Portugal : le Président veut «payer» pour les crimes de la colonisation

Alors que plusieurs organisations appellent les anciens empires coloniaux à assumer leur responsabilité, le chef de l’Etat portugais, Marcelo Rebelo de Sousa, a annoncé mardi vouloir «payer» pour les crimes commis par son pays.
Le président du Portugal, Marcelo Rebelo de Sousa, à Lisbonne, le 2 avril. (Pedro Nunes/Reuters)
publié le 25 avril 2024 à 18h56

La pression monte sur les anciens pays colonisateurs. Et ceux-ci sont bien obligés de reconnaître les torts de leurs ancêtres. Le chef de l’Etat portugais, Marcelo Rebelo de Sousa, a franchi une nouvelle étape, mardi 23 avril, dans la rédemption de son pays. Lors d’une discussion informelle avec des journalistes étrangers, il a annoncé vouloir «payer les coûts» des crimes commis dans le passé colonial portugais.

Le 18 avril, à Genève, lors du Forum permanent des Nations unies pour les personnes d’ascendance africaine, le Portugal ainsi que toutes les anciennes puissances coloniales étaient invités par vingt organisations gouvernementales à indemniser les pays qu’ils ont occupés. Elles avaient notamment appelé la France à rembourser Haïti des milliards d’euros que l’île a versés pour son indépendance en 1804. Les organisations poussaient aussi pour qu’un tribunal spécial soit créé sur cette question.

«Il s’agit d’assumer la responsabilité»

«Il ne s’agit pas seulement de s’excuser pour ce que nous avons fait, disait déjà le président portugais il y a tout juste un an, le 25 avril 2023, parce que s’excuser est parfois la chose la plus facile à faire, vous vous excusez, vous tournez le dos, et le travail est fait. Non, il s’agit d’assumer la responsabilité de ce que nous avons fait, en bien ou en mal, dans le passé.» Pour réparer, ou du moins essayer, les atrocités commis par de nombreux responsables portugais qui n’ont jamais été punis, Marcelo Rebelo de Sousa souhaite donc assumer et rembourser les crimes du passé. Mais cette nouvelle position du chef de l’Etat ne fait pas l’unanimité au sein du nouveau gouvernement de droite, formé à l’issue des élections le 29 mars. Selon une source gouvernementale mentionnée par l’hebdomadaire portugais Expresso ce sujet est «toxique» et «inopportun».

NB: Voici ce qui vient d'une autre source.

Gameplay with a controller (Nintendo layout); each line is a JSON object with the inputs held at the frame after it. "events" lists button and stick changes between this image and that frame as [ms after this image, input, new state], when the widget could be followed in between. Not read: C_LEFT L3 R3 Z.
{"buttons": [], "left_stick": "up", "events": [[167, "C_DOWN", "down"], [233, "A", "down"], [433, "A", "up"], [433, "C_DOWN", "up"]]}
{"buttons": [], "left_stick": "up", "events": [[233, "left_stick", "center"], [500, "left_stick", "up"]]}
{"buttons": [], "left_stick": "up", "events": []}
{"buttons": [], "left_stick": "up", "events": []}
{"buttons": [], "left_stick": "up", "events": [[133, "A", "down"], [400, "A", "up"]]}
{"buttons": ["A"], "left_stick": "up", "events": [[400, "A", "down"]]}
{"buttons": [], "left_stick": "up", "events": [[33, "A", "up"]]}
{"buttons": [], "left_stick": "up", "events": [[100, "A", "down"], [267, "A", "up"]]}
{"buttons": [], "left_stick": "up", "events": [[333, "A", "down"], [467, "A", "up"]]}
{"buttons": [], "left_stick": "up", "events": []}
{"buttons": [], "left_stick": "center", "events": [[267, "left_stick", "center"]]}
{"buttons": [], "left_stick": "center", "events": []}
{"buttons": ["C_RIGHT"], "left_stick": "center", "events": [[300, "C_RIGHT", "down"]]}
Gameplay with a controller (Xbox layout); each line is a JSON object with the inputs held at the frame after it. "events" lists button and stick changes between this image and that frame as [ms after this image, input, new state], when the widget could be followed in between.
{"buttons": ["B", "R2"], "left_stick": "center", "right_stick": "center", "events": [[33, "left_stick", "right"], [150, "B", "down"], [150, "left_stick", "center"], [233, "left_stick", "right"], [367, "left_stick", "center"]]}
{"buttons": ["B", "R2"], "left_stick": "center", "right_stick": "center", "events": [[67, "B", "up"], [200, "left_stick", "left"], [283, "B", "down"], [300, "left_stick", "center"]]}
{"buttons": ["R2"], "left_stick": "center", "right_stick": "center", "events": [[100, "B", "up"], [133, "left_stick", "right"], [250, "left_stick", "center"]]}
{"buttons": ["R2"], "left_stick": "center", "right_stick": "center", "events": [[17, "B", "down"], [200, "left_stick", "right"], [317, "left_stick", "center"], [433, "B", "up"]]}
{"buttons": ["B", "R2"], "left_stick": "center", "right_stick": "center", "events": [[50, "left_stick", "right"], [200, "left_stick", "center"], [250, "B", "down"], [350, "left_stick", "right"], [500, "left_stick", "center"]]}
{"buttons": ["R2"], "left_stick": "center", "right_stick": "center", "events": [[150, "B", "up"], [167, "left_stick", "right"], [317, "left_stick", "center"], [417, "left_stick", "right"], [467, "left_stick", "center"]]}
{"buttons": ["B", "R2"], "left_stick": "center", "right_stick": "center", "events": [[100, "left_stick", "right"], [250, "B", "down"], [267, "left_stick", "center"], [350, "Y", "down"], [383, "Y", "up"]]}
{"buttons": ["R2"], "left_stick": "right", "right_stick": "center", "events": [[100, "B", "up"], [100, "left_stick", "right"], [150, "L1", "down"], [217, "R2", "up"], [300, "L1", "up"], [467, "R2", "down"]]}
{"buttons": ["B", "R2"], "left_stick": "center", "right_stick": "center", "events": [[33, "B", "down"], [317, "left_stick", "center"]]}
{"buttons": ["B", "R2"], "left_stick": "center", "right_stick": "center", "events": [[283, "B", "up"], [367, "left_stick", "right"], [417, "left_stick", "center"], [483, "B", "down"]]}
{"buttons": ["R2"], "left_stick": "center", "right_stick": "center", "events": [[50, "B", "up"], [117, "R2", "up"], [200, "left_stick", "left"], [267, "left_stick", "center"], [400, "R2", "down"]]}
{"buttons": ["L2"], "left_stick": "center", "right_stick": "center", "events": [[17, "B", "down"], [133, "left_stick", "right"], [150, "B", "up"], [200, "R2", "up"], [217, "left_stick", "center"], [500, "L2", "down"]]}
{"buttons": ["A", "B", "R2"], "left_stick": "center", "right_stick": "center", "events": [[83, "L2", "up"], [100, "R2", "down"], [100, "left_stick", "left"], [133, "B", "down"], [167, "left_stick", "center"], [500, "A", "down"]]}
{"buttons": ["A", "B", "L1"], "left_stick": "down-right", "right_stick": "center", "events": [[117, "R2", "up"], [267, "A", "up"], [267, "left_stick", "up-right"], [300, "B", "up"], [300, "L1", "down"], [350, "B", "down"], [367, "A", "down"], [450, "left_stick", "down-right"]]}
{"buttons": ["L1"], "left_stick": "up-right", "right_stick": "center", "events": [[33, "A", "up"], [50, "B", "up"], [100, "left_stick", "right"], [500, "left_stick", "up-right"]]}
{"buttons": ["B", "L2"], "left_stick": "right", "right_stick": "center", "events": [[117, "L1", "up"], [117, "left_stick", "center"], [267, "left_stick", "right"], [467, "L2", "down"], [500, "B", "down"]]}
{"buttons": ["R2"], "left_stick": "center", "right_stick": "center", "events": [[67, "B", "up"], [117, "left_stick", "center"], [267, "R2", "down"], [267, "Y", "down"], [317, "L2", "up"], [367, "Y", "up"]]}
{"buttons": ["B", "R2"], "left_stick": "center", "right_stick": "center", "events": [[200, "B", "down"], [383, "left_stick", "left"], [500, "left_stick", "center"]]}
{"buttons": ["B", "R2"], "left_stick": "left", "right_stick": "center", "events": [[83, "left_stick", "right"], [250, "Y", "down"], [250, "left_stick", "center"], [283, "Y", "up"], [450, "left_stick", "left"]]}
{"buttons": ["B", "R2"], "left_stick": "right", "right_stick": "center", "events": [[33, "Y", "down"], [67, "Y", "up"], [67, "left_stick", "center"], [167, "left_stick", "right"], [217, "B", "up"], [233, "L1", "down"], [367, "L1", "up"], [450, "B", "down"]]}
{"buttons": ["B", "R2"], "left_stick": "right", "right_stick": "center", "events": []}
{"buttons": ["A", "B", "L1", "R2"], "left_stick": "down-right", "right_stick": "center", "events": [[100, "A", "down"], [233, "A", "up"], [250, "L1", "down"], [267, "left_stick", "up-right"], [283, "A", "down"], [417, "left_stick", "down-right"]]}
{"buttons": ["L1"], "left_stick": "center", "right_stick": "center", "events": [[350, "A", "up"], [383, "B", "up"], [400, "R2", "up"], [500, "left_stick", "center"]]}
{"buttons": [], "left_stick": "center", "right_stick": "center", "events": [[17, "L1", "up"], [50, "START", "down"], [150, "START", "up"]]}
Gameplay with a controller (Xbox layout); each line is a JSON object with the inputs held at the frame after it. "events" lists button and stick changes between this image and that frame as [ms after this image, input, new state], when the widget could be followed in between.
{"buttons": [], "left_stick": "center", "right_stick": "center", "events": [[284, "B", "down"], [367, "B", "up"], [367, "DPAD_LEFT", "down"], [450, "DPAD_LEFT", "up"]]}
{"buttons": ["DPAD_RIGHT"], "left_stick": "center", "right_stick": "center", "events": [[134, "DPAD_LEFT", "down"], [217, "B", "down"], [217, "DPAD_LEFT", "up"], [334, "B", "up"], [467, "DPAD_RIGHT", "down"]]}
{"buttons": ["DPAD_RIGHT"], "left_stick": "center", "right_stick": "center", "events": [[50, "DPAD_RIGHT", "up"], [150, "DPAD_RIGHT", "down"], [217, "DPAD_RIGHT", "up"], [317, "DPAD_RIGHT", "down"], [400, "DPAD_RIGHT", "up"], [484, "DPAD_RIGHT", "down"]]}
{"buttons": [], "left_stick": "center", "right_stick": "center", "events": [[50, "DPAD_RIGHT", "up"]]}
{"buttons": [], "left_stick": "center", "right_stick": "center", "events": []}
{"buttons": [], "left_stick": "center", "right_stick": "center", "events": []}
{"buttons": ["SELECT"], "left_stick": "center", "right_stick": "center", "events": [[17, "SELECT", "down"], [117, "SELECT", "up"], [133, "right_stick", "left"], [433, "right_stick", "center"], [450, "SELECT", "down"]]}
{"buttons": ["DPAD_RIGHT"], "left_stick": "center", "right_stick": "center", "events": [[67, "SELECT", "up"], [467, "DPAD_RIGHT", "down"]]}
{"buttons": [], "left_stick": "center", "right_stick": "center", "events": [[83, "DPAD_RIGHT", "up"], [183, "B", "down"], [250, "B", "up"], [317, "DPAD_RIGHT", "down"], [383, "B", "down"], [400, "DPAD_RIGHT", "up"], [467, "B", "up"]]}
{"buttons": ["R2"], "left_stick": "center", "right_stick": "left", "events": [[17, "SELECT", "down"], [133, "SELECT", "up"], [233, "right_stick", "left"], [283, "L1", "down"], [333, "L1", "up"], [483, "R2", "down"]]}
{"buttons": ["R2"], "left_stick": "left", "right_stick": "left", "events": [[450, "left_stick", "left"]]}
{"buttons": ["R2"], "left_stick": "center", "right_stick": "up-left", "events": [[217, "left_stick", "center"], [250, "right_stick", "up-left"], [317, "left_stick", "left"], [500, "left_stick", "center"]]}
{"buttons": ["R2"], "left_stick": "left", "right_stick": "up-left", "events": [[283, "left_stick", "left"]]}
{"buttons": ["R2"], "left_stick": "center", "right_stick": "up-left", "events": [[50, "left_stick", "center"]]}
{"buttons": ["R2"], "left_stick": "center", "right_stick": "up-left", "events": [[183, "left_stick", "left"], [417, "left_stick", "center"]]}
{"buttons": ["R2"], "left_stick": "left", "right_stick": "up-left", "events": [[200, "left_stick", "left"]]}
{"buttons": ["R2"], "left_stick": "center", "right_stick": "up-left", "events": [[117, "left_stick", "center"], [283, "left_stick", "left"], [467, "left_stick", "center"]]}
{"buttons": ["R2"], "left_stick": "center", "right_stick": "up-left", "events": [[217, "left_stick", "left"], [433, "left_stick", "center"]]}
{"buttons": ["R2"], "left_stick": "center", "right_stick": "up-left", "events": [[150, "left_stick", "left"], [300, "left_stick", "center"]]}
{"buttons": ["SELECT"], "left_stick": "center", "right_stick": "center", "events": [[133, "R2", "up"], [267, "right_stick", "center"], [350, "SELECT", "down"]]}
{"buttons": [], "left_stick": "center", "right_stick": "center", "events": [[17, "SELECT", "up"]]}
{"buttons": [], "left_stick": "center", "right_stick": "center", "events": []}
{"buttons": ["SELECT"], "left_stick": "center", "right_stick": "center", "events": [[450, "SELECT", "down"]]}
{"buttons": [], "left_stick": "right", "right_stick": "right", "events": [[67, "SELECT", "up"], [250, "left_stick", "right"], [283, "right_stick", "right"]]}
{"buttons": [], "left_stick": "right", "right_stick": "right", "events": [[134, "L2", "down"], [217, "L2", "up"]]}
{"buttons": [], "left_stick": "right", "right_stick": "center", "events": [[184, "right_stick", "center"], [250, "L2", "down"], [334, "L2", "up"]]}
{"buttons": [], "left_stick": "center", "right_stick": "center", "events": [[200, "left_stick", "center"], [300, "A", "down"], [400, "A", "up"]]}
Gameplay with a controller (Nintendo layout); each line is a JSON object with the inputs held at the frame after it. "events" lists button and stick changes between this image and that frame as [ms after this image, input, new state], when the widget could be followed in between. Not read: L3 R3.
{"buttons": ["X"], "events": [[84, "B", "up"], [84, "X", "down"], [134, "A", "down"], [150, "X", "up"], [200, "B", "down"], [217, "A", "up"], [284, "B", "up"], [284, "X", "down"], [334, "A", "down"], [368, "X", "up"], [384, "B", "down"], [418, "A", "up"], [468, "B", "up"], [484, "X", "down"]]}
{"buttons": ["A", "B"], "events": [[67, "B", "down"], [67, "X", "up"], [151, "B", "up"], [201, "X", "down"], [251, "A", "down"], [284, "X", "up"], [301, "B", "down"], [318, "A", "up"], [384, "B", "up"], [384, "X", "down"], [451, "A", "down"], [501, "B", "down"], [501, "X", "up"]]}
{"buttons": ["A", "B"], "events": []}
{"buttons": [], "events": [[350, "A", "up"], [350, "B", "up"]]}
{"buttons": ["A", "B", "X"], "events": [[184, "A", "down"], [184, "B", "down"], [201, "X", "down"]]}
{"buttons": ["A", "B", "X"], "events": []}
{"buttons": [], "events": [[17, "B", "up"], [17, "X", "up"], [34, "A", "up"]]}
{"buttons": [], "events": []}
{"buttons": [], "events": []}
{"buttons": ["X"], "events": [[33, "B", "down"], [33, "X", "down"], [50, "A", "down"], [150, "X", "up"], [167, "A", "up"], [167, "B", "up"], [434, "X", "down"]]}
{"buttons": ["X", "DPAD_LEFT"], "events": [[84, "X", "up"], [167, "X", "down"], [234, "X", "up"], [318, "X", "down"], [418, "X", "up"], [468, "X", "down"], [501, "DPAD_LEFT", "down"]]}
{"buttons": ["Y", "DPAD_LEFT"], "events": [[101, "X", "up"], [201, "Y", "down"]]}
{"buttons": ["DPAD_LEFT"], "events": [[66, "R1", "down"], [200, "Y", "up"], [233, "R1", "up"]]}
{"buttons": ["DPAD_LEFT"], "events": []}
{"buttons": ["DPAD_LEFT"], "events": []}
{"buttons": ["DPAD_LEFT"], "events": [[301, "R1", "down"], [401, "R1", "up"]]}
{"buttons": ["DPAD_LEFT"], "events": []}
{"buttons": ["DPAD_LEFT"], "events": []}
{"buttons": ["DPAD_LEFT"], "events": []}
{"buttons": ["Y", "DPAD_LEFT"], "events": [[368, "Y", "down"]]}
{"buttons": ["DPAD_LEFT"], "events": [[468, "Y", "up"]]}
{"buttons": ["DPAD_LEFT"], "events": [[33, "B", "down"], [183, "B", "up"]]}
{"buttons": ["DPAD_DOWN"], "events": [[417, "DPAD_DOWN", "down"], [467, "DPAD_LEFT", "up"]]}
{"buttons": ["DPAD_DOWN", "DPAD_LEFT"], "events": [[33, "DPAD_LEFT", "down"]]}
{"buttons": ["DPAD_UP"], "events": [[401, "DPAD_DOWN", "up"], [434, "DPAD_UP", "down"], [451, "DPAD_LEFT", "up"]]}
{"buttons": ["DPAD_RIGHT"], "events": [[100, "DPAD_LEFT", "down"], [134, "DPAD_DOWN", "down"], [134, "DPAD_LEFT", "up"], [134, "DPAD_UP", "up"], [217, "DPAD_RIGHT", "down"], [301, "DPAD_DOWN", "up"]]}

Cela reste l’opposition d’extrême droite qui a été la plus virulente. Le leader du parti Chega («Ça suffit»), André Ventura, a accusé Marcelo Rebelo de Sousa d’avoir «trahi les Portugais», avant d’ajouter qu’il est «fier de l’histoire de ce pays». Ces tensions interviennent alors que le Portugal fête ce jeudi le cinquantenaire de la révolution des Œillets, un coup d’Etat sans effusion de sang mené par de jeunes officiers pour mettre fin à quarante-huit ans de dictature et treize années de guerres coloniales. Le président portugais retrouvera dans la soirée ses homologues des pays africains devenus indépendants après l’avènement de la démocratie, tels que l’Angola, le Mozambique, la Guinée-Bissau, le Cap-Vert et Sao-Tomé-et-Principe. Durant plus de cinq cents ans de colonisation portugaise, au moins 12,5 millions de personnes ont été kidnappées et emmenés hors de leurs territoires d’origine vers des lieux éloignés, notamment sur le continent américain, où ils ont été réduits à l’esclavage.

150 milliards d’euros de dette à Haïti

Le Portugal, au travers de son Président, est le seul pays à avoir passé un tel cap, ou du moins soumis l’idée. Concernant Haïti, le ministère français des Affaires étrangères n’a jamais répondu à la demande des ONG de rembourser des milliards de dollars à l’île, une somme estimée à plus de 150 milliards par plusieurs partisans de cette dette coloniale. Pour de nombreux Haïtiens, qui vivent actuellement une crise sécuritaire inédite, la France est en partie responsable des maux qui touchent l’île depuis deux siècles. De l’argent qui pourrait aider dans la reconstruction d’un pays qui tombe en lambeaux, sous la coupe des gangs, et d’un Etat défaillant.